--- TASK INSTRUCTIONS ---
Would you please copy the entries exactly, leaving every picture aside?

--- DATA LISTING ---
===============
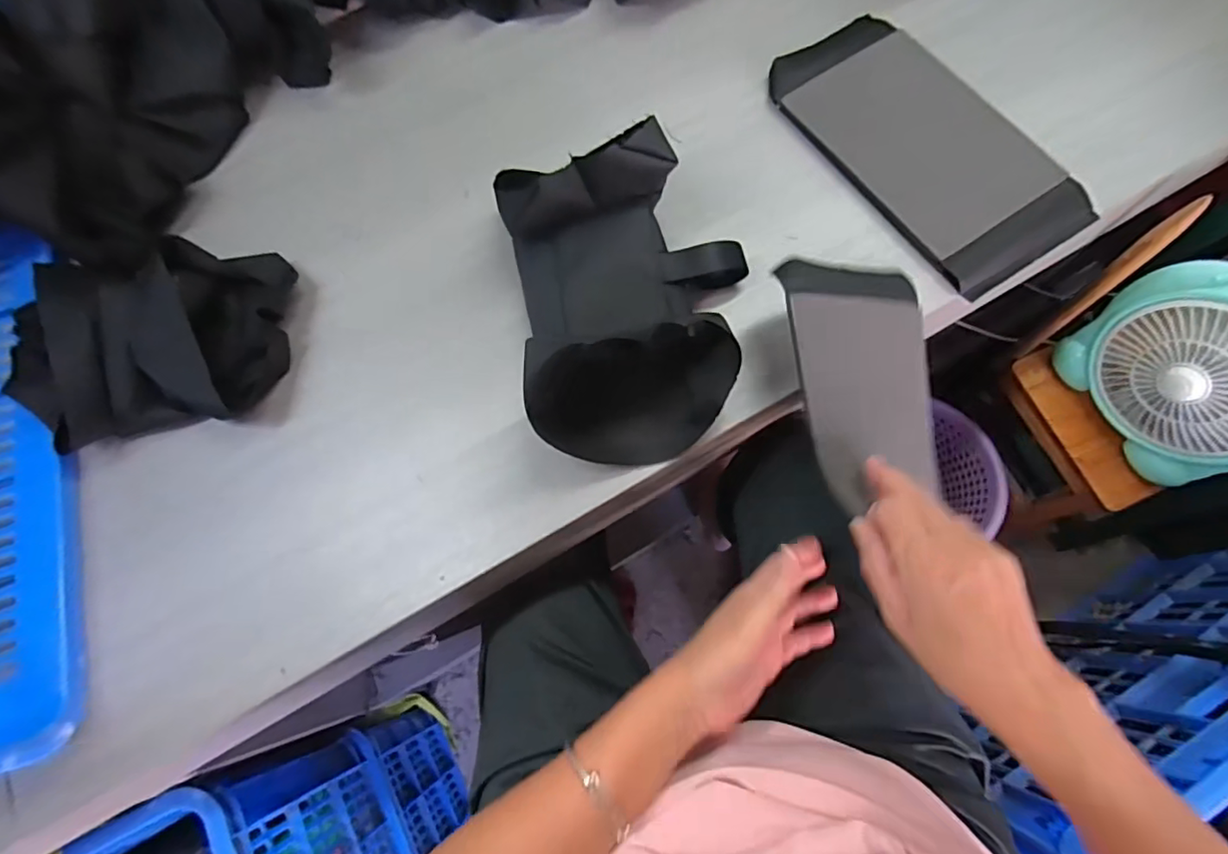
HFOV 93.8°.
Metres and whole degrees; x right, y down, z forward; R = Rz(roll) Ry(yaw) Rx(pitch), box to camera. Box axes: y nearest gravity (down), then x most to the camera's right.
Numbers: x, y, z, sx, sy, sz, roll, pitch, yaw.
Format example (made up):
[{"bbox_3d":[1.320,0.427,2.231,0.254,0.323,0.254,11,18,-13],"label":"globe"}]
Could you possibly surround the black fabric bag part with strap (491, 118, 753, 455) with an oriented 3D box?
[{"bbox_3d":[0.017,-0.097,0.449,0.177,0.093,0.222,-9,72,-1],"label":"black fabric bag part with strap"}]

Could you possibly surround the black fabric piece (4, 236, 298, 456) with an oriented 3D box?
[{"bbox_3d":[-0.368,-0.073,0.468,0.183,0.060,0.153,-6,72,0],"label":"black fabric piece"}]

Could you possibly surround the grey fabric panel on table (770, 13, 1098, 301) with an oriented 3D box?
[{"bbox_3d":[0.280,-0.264,0.532,0.153,0.020,0.297,-34,74,-8],"label":"grey fabric panel on table"}]

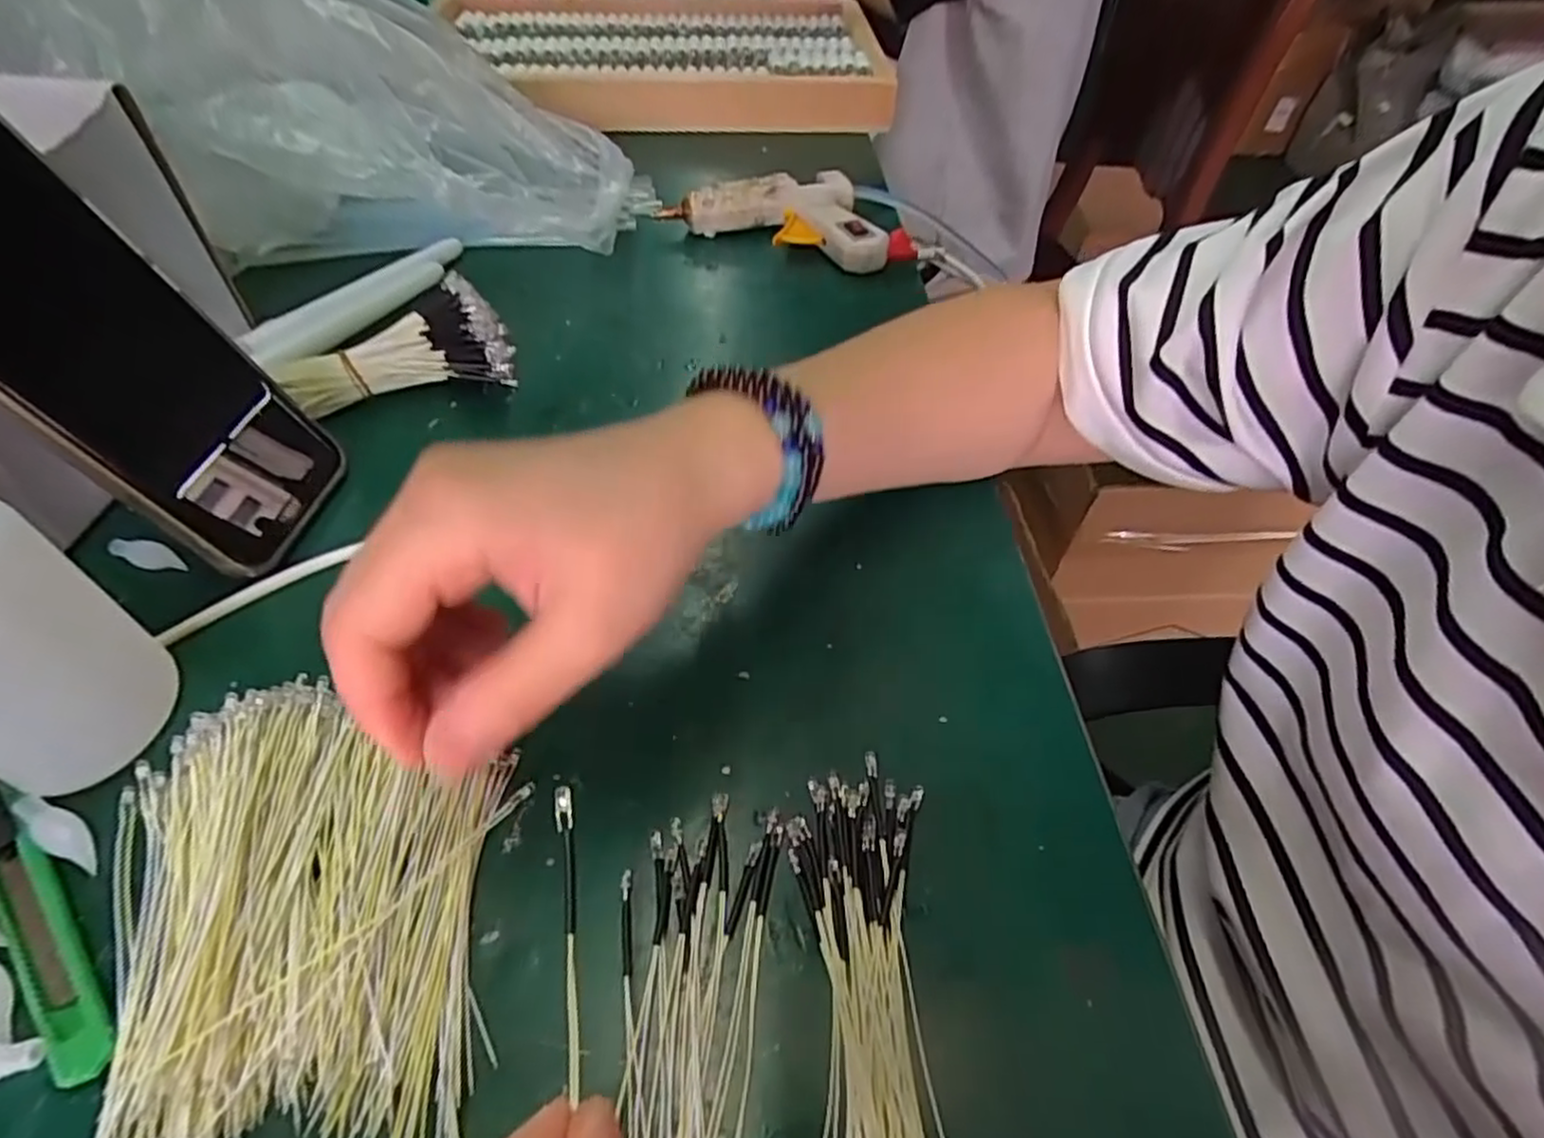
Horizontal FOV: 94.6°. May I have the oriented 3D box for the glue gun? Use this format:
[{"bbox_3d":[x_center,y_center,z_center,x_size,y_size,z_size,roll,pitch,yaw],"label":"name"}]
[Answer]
[{"bbox_3d":[0.019,-0.248,0.500,0.174,0.035,0.088,22,51,16],"label":"glue gun"}]

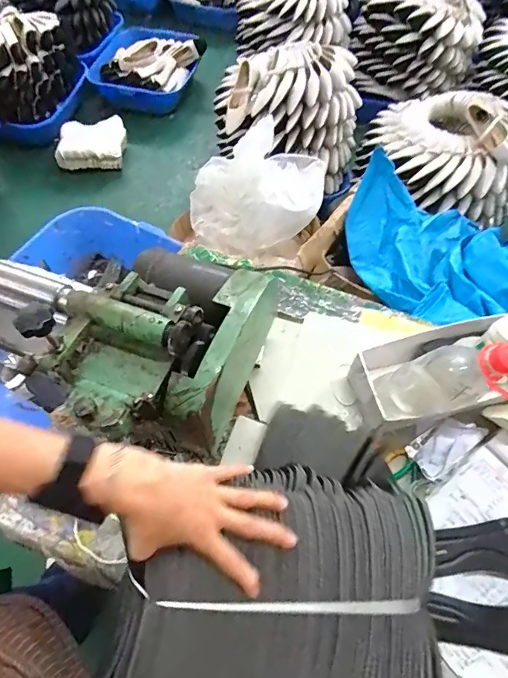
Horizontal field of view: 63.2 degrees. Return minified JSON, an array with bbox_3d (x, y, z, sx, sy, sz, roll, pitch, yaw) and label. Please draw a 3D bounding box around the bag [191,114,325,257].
[{"bbox_3d":[0.019,-0.435,1.190,0.417,0.258,0.253,-11,61,-5],"label":"bag"}]

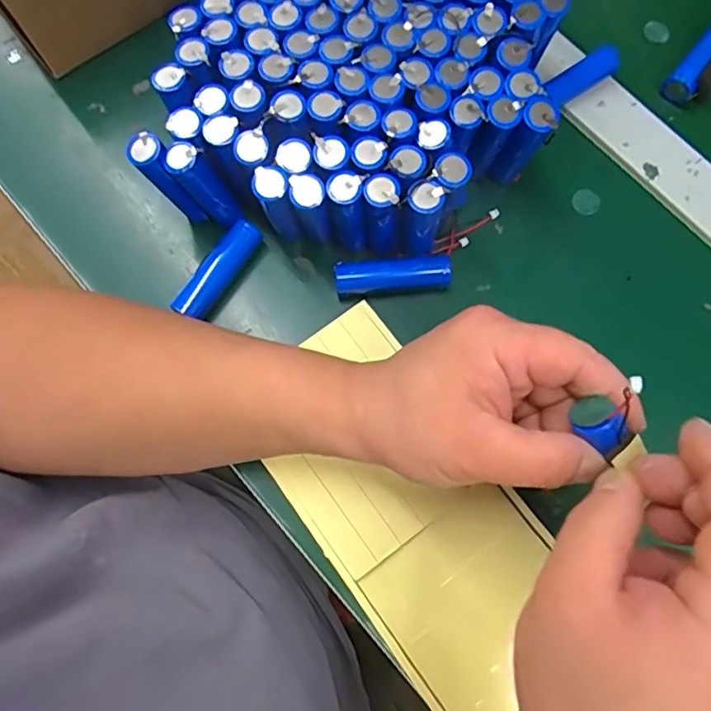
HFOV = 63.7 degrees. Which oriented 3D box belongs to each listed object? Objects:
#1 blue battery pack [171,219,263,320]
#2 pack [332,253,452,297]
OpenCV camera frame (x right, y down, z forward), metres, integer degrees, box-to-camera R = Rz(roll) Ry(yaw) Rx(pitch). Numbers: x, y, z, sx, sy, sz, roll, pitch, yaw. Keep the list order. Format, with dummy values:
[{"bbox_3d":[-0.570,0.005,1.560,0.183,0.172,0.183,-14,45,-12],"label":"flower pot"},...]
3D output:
[{"bbox_3d":[-0.078,-0.049,0.330,0.018,0.023,0.065,32,80,8],"label":"blue battery pack"},{"bbox_3d":[0.022,-0.048,0.331,0.066,0.019,0.021,-4,78,1],"label":"pack"}]

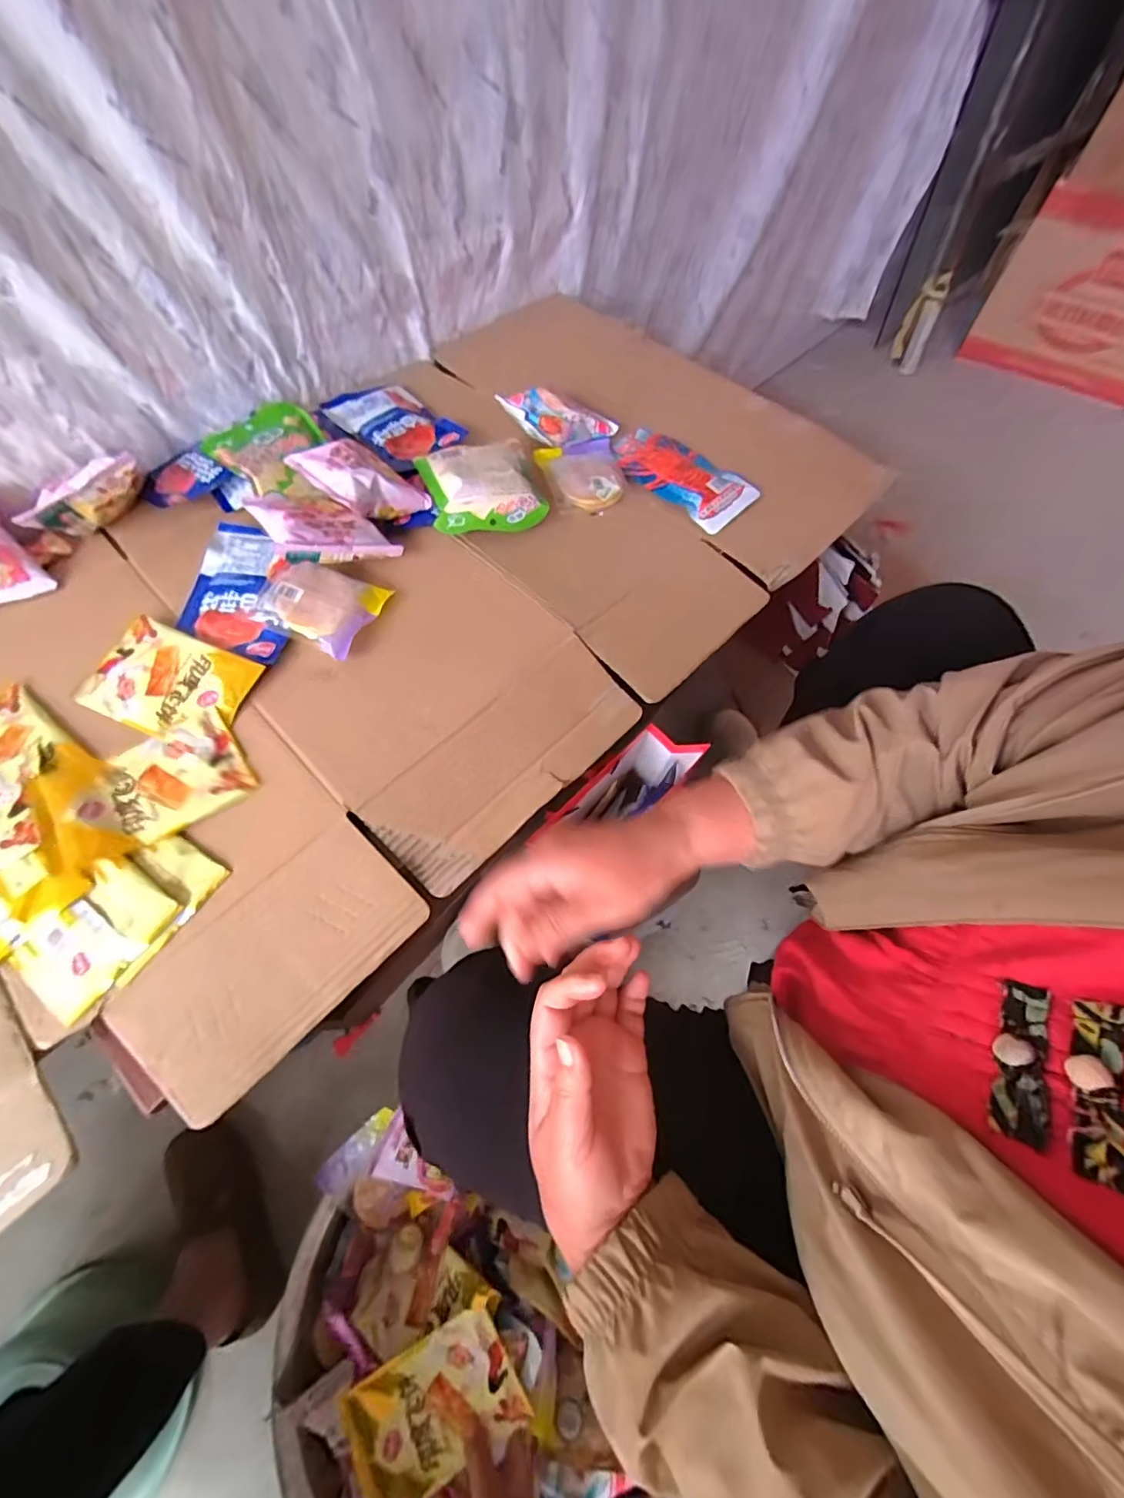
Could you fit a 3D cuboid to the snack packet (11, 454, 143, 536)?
[{"bbox_3d":[-0.494,-0.258,0.555,0.116,0.075,0.031,-39,73,-18],"label":"snack packet"}]

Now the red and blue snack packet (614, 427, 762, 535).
[{"bbox_3d":[0.150,-0.353,0.667,0.192,0.015,0.094,42,70,15],"label":"red and blue snack packet"}]

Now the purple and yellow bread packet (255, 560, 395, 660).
[{"bbox_3d":[-0.248,-0.150,0.534,0.110,0.032,0.090,22,66,8],"label":"purple and yellow bread packet"}]

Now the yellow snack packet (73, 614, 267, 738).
[{"bbox_3d":[-0.376,-0.066,0.503,0.152,0.007,0.102,22,66,7],"label":"yellow snack packet"}]

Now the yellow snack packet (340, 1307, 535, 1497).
[{"bbox_3d":[-0.118,0.613,0.489,0.148,0.021,0.104,-25,66,-12],"label":"yellow snack packet"}]

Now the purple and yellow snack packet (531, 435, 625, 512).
[{"bbox_3d":[0.030,-0.342,0.656,0.099,0.019,0.110,-16,67,-10],"label":"purple and yellow snack packet"}]

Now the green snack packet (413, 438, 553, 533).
[{"bbox_3d":[-0.093,-0.308,0.609,0.124,0.044,0.124,-15,67,-9],"label":"green snack packet"}]

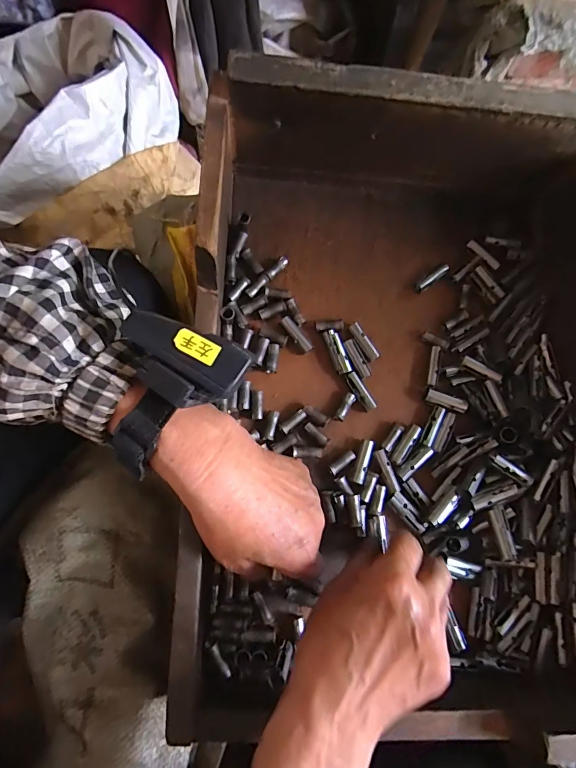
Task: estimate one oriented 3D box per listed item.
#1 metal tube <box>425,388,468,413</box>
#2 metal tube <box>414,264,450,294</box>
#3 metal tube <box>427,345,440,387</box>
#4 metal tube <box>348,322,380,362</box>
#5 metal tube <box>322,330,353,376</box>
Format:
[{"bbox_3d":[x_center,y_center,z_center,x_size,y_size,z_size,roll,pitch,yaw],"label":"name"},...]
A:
[{"bbox_3d":[0.137,0.015,0.357,0.036,0.005,0.012,18,73,0],"label":"metal tube"},{"bbox_3d":[0.135,-0.099,0.382,0.037,0.007,0.010,-33,79,-13],"label":"metal tube"},{"bbox_3d":[0.129,-0.016,0.364,0.007,0.007,0.036,13,73,-1],"label":"metal tube"},{"bbox_3d":[0.067,-0.037,0.363,0.011,0.008,0.037,-29,78,-12],"label":"metal tube"},{"bbox_3d":[0.043,-0.027,0.360,0.014,0.011,0.039,-17,76,-10],"label":"metal tube"}]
===============
--- EXERCISE RESULT ---
HFOV 93.8°.
Metres and whole degrees; x right, y down, z forward; R = Rz(roll) Ry(yaw) Rx(pitch), box to camera. Box axes: y nearest gravity (down), then x most to the camera's right.
Numbers: x, y, z, sx, sy, sz, roll, pitch, yaw.
Format example (made up):
[{"bbox_3d":[1.320,0.427,2.231,0.254,0.323,0.254,11,18,-13],"label":"globe"}]
Could you possibly surround the black fabric bag part with strap (491, 118, 753, 455) with an oriented 3D box?
[{"bbox_3d":[0.017,-0.097,0.449,0.177,0.093,0.222,-9,72,-1],"label":"black fabric bag part with strap"}]

Could you possibly surround the black fabric piece (4, 236, 298, 456) with an oriented 3D box?
[{"bbox_3d":[-0.368,-0.073,0.468,0.183,0.060,0.153,-6,72,0],"label":"black fabric piece"}]

Could you possibly surround the grey fabric panel on table (770, 13, 1098, 301) with an oriented 3D box?
[{"bbox_3d":[0.280,-0.264,0.532,0.153,0.020,0.297,-34,74,-8],"label":"grey fabric panel on table"}]

Horizontal FOV: 94.6°. May I have the oriented 3D box for the glue gun? Use this format:
[{"bbox_3d":[x_center,y_center,z_center,x_size,y_size,z_size,roll,pitch,yaw],"label":"name"}]
[Answer]
[{"bbox_3d":[0.019,-0.248,0.500,0.174,0.035,0.088,22,51,16],"label":"glue gun"}]

Horizontal field of view: 63.2 degrees. Return minified JSON, an array with bbox_3d (x, y, z, sx, sy, sz, roll, pitch, yaw) and label. Please draw a 3D bounding box around the bag [191,114,325,257].
[{"bbox_3d":[0.019,-0.435,1.190,0.417,0.258,0.253,-11,61,-5],"label":"bag"}]

HFOV = 63.7 degrees. Which oriented 3D box belongs to each listed object? Objects:
#1 blue battery pack [171,219,263,320]
#2 pack [332,253,452,297]
OpenCV camera frame (x right, y down, z forward), metres, integer degrees, box-to-camera R = Rz(roll) Ry(yaw) Rx(pitch). Numbers: x, y, z, sx, sy, sz, roll, pitch, yaw. Keep the list order. Format, with dummy values:
[{"bbox_3d":[-0.570,0.005,1.560,0.183,0.172,0.183,-14,45,-12],"label":"flower pot"},...]
3D output:
[{"bbox_3d":[-0.078,-0.049,0.330,0.018,0.023,0.065,32,80,8],"label":"blue battery pack"},{"bbox_3d":[0.022,-0.048,0.331,0.066,0.019,0.021,-4,78,1],"label":"pack"}]

Could you fit a 3D cuboid to the snack packet (11, 454, 143, 536)?
[{"bbox_3d":[-0.494,-0.258,0.555,0.116,0.075,0.031,-39,73,-18],"label":"snack packet"}]

Now the red and blue snack packet (614, 427, 762, 535).
[{"bbox_3d":[0.150,-0.353,0.667,0.192,0.015,0.094,42,70,15],"label":"red and blue snack packet"}]

Now the purple and yellow bread packet (255, 560, 395, 660).
[{"bbox_3d":[-0.248,-0.150,0.534,0.110,0.032,0.090,22,66,8],"label":"purple and yellow bread packet"}]

Now the yellow snack packet (73, 614, 267, 738).
[{"bbox_3d":[-0.376,-0.066,0.503,0.152,0.007,0.102,22,66,7],"label":"yellow snack packet"}]

Now the yellow snack packet (340, 1307, 535, 1497).
[{"bbox_3d":[-0.118,0.613,0.489,0.148,0.021,0.104,-25,66,-12],"label":"yellow snack packet"}]

Now the purple and yellow snack packet (531, 435, 625, 512).
[{"bbox_3d":[0.030,-0.342,0.656,0.099,0.019,0.110,-16,67,-10],"label":"purple and yellow snack packet"}]

Now the green snack packet (413, 438, 553, 533).
[{"bbox_3d":[-0.093,-0.308,0.609,0.124,0.044,0.124,-15,67,-9],"label":"green snack packet"}]

Task: estimate one oriented 3D box per listed item.
#1 metal tube <box>425,388,468,413</box>
#2 metal tube <box>414,264,450,294</box>
#3 metal tube <box>427,345,440,387</box>
#4 metal tube <box>348,322,380,362</box>
#5 metal tube <box>322,330,353,376</box>
Format:
[{"bbox_3d":[x_center,y_center,z_center,x_size,y_size,z_size,roll,pitch,yaw],"label":"name"},...]
A:
[{"bbox_3d":[0.137,0.015,0.357,0.036,0.005,0.012,18,73,0],"label":"metal tube"},{"bbox_3d":[0.135,-0.099,0.382,0.037,0.007,0.010,-33,79,-13],"label":"metal tube"},{"bbox_3d":[0.129,-0.016,0.364,0.007,0.007,0.036,13,73,-1],"label":"metal tube"},{"bbox_3d":[0.067,-0.037,0.363,0.011,0.008,0.037,-29,78,-12],"label":"metal tube"},{"bbox_3d":[0.043,-0.027,0.360,0.014,0.011,0.039,-17,76,-10],"label":"metal tube"}]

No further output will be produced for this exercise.